Exercise prompt
What you give back must match the data exactly, minus the pictures.

Extracted entries
=== Begin Enclosure ===

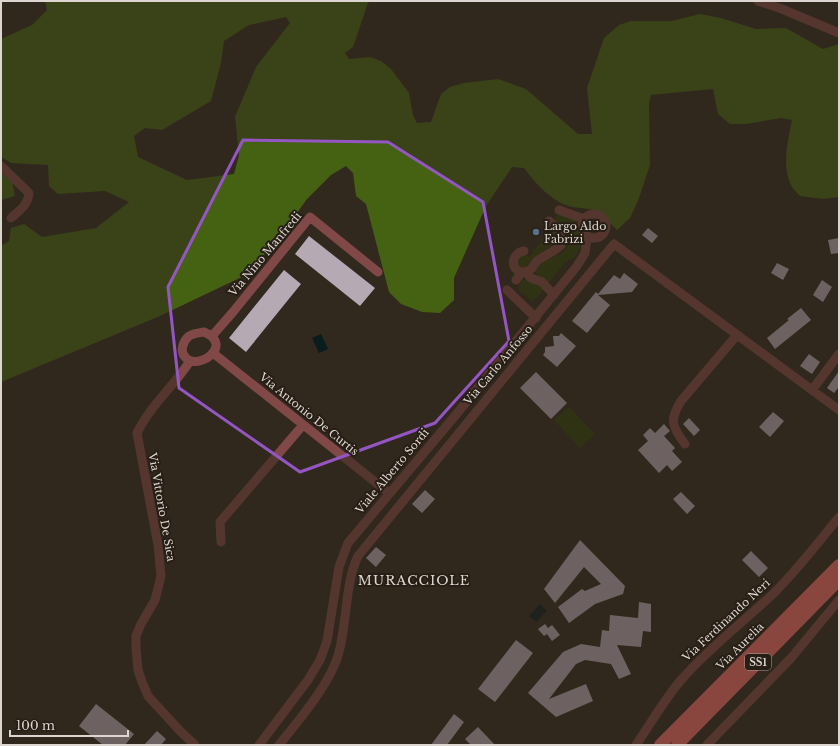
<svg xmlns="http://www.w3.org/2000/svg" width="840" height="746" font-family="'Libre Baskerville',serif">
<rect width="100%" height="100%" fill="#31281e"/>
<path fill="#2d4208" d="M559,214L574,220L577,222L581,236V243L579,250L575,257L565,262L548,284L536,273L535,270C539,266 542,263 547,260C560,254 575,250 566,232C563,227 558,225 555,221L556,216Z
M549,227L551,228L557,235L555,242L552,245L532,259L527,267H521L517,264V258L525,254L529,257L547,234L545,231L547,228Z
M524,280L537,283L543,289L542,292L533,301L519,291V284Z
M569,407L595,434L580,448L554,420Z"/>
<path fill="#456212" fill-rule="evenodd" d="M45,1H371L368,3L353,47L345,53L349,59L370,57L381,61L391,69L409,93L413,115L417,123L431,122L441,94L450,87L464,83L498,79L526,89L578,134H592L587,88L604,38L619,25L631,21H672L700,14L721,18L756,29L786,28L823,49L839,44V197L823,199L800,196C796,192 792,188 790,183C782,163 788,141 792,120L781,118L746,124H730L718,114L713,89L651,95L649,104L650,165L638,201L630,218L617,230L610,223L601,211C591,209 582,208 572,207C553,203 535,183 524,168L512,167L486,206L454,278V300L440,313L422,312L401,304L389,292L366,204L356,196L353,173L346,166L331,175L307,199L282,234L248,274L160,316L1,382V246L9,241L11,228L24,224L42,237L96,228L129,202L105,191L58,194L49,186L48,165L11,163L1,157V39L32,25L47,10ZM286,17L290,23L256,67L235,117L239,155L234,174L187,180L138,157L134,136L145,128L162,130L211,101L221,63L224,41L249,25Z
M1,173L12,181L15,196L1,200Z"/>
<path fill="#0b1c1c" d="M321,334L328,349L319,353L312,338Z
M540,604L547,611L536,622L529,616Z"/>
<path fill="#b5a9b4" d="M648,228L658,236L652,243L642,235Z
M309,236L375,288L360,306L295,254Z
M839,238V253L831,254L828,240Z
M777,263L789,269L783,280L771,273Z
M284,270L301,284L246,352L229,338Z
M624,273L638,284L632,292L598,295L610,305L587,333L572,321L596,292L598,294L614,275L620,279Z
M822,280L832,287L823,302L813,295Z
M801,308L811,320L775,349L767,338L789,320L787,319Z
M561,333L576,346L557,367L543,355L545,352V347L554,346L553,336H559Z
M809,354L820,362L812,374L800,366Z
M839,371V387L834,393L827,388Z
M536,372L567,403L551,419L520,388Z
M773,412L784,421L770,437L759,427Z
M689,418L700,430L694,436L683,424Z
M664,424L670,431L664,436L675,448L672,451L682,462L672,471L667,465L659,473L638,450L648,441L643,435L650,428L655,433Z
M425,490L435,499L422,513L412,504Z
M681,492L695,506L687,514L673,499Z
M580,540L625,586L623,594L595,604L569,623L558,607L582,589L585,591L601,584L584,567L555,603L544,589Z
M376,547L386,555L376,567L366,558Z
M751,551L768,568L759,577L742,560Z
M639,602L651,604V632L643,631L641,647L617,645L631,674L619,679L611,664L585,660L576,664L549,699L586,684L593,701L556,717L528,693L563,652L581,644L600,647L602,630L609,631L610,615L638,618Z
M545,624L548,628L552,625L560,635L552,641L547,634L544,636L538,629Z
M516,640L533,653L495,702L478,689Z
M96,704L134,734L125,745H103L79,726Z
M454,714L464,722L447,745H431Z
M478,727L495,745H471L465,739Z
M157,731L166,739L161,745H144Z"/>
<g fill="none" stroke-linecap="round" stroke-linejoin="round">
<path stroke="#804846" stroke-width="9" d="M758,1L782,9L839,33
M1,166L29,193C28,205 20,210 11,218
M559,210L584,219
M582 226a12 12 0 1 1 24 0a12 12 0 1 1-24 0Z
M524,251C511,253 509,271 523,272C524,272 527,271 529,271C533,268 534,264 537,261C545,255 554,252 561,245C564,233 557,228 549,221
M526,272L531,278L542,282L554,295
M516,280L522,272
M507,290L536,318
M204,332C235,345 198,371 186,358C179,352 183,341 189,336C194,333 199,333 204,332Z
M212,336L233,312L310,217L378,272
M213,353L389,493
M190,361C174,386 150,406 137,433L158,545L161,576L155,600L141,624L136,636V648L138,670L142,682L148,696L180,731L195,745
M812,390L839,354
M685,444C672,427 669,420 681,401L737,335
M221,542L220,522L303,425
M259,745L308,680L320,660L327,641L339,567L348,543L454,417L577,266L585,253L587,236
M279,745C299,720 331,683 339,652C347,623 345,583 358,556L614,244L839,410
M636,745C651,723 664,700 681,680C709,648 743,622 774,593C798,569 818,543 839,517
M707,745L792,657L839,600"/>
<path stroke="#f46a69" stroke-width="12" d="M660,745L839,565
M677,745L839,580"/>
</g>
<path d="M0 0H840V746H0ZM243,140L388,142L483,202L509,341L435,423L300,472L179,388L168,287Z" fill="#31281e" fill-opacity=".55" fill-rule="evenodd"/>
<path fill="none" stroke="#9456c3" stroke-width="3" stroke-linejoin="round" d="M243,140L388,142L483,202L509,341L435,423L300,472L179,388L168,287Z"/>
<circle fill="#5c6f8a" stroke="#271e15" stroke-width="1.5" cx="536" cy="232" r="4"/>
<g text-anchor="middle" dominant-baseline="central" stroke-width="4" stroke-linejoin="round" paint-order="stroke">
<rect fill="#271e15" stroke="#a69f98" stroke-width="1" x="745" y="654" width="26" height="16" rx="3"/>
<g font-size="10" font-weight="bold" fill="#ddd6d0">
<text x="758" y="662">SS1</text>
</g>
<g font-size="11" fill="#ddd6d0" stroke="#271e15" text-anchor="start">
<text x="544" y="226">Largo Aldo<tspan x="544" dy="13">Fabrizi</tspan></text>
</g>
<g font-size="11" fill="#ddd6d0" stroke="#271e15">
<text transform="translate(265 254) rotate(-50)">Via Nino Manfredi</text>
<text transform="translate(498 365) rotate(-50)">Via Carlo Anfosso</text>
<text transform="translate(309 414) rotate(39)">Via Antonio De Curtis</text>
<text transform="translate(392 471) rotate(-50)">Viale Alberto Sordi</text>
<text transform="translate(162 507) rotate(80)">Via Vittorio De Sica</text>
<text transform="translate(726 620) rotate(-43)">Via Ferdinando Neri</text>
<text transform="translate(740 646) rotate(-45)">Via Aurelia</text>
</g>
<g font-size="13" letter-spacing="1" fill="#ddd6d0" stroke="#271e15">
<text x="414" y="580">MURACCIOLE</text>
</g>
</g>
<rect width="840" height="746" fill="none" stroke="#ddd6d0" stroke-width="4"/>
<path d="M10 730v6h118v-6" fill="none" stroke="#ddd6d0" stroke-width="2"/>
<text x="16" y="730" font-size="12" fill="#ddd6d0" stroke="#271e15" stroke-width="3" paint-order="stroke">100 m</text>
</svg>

=== End Enclosure ===

Response area
<svg xmlns="http://www.w3.org/2000/svg" width="840" height="746" font-family="'Libre Baskerville',serif">
<rect width="100%" height="100%" fill="#31281e"/>
<path fill="#2d4208" d="M559,214L574,220L577,222L581,236V243L579,250L575,257L565,262L548,284L536,273L535,270C539,266 542,263 547,260C560,254 575,250 566,232C563,227 558,225 555,221L556,216Z
M549,227L551,228L557,235L555,242L552,245L532,259L527,267H521L517,264V258L525,254L529,257L547,234L545,231L547,228Z
M524,280L537,283L543,289L542,292L533,301L519,291V284Z
M569,407L595,434L580,448L554,420Z"/>
<path fill="#456212" fill-rule="evenodd" d="M45,1H371L368,3L353,47L345,53L349,59L370,57L381,61L391,69L409,93L413,115L417,123L431,122L441,94L450,87L464,83L498,79L526,89L578,134H592L587,88L604,38L619,25L631,21H672L700,14L721,18L756,29L786,28L823,49L839,44V197L823,199L800,196C796,192 792,188 790,183C782,163 788,141 792,120L781,118L746,124H730L718,114L713,89L651,95L649,104L650,165L638,201L630,218L617,230L610,223L601,211C591,209 582,208 572,207C553,203 535,183 524,168L512,167L486,206L454,278V300L440,313L422,312L401,304L389,292L366,204L356,196L353,173L346,166L331,175L307,199L282,234L248,274L160,316L1,382V246L9,241L11,228L24,224L42,237L96,228L129,202L105,191L58,194L49,186L48,165L11,163L1,157V39L32,25L47,10ZM286,17L290,23L256,67L235,117L239,155L234,174L187,180L138,157L134,136L145,128L162,130L211,101L221,63L224,41L249,25Z
M1,173L12,181L15,196L1,200Z"/>
<path fill="#0b1c1c" d="M321,334L328,349L319,353L312,338Z
M540,604L547,611L536,622L529,616Z"/>
<path fill="#b5a9b4" d="M648,228L658,236L652,243L642,235Z
M309,236L375,288L360,306L295,254Z
M839,238V253L831,254L828,240Z
M777,263L789,269L783,280L771,273Z
M284,270L301,284L246,352L229,338Z
M624,273L638,284L632,292L598,295L610,305L587,333L572,321L596,292L598,294L614,275L620,279Z
M822,280L832,287L823,302L813,295Z
M801,308L811,320L775,349L767,338L789,320L787,319Z
M561,333L576,346L557,367L543,355L545,352V347L554,346L553,336H559Z
M809,354L820,362L812,374L800,366Z
M839,371V387L834,393L827,388Z
M536,372L567,403L551,419L520,388Z
M773,412L784,421L770,437L759,427Z
M689,418L700,430L694,436L683,424Z
M664,424L670,431L664,436L675,448L672,451L682,462L672,471L667,465L659,473L638,450L648,441L643,435L650,428L655,433Z
M425,490L435,499L422,513L412,504Z
M681,492L695,506L687,514L673,499Z
M580,540L625,586L623,594L595,604L569,623L558,607L582,589L585,591L601,584L584,567L555,603L544,589Z
M376,547L386,555L376,567L366,558Z
M751,551L768,568L759,577L742,560Z
M639,602L651,604V632L643,631L641,647L617,645L631,674L619,679L611,664L585,660L576,664L549,699L586,684L593,701L556,717L528,693L563,652L581,644L600,647L602,630L609,631L610,615L638,618Z
M545,624L548,628L552,625L560,635L552,641L547,634L544,636L538,629Z
M516,640L533,653L495,702L478,689Z
M96,704L134,734L125,745H103L79,726Z
M454,714L464,722L447,745H431Z
M478,727L495,745H471L465,739Z
M157,731L166,739L161,745H144Z"/>
<g fill="none" stroke-linecap="round" stroke-linejoin="round">
<path stroke="#804846" stroke-width="9" d="M758,1L782,9L839,33
M1,166L29,193C28,205 20,210 11,218
M559,210L584,219
M582 226a12 12 0 1 1 24 0a12 12 0 1 1-24 0Z
M524,251C511,253 509,271 523,272C524,272 527,271 529,271C533,268 534,264 537,261C545,255 554,252 561,245C564,233 557,228 549,221
M526,272L531,278L542,282L554,295
M516,280L522,272
M507,290L536,318
M204,332C235,345 198,371 186,358C179,352 183,341 189,336C194,333 199,333 204,332Z
M212,336L233,312L310,217L378,272
M213,353L389,493
M190,361C174,386 150,406 137,433L158,545L161,576L155,600L141,624L136,636V648L138,670L142,682L148,696L180,731L195,745
M812,390L839,354
M685,444C672,427 669,420 681,401L737,335
M221,542L220,522L303,425
M259,745L308,680L320,660L327,641L339,567L348,543L454,417L577,266L585,253L587,236
M279,745C299,720 331,683 339,652C347,623 345,583 358,556L614,244L839,410
M636,745C651,723 664,700 681,680C709,648 743,622 774,593C798,569 818,543 839,517
M707,745L792,657L839,600"/>
<path stroke="#f46a69" stroke-width="12" d="M660,745L839,565
M677,745L839,580"/>
</g>
<path d="M0 0H840V746H0ZM243,140L388,142L483,202L509,341L435,423L300,472L179,388L168,287Z" fill="#31281e" fill-opacity=".55" fill-rule="evenodd"/>
<path fill="none" stroke="#9456c3" stroke-width="3" stroke-linejoin="round" d="M243,140L388,142L483,202L509,341L435,423L300,472L179,388L168,287Z"/>
<circle fill="#5c6f8a" stroke="#271e15" stroke-width="1.5" cx="536" cy="232" r="4"/>
<g text-anchor="middle" dominant-baseline="central" stroke-width="4" stroke-linejoin="round" paint-order="stroke">
<rect fill="#271e15" stroke="#a69f98" stroke-width="1" x="745" y="654" width="26" height="16" rx="3"/>
<g font-size="10" font-weight="bold" fill="#ddd6d0">
<text x="758" y="662">SS1</text>
</g>
<g font-size="11" fill="#ddd6d0" stroke="#271e15" text-anchor="start">
<text x="544" y="226">Largo Aldo<tspan x="544" dy="13">Fabrizi</tspan></text>
</g>
<g font-size="11" fill="#ddd6d0" stroke="#271e15">
<text transform="translate(265 254) rotate(-50)">Via Nino Manfredi</text>
<text transform="translate(498 365) rotate(-50)">Via Carlo Anfosso</text>
<text transform="translate(309 414) rotate(39)">Via Antonio De Curtis</text>
<text transform="translate(392 471) rotate(-50)">Viale Alberto Sordi</text>
<text transform="translate(162 507) rotate(80)">Via Vittorio De Sica</text>
<text transform="translate(726 620) rotate(-43)">Via Ferdinando Neri</text>
<text transform="translate(740 646) rotate(-45)">Via Aurelia</text>
</g>
<g font-size="13" letter-spacing="1" fill="#ddd6d0" stroke="#271e15">
<text x="414" y="580">MURACCIOLE</text>
</g>
</g>
<rect width="840" height="746" fill="none" stroke="#ddd6d0" stroke-width="4"/>
<path d="M10 730v6h118v-6" fill="none" stroke="#ddd6d0" stroke-width="2"/>
<text x="16" y="730" font-size="12" fill="#ddd6d0" stroke="#271e15" stroke-width="3" paint-order="stroke">100 m</text>
</svg>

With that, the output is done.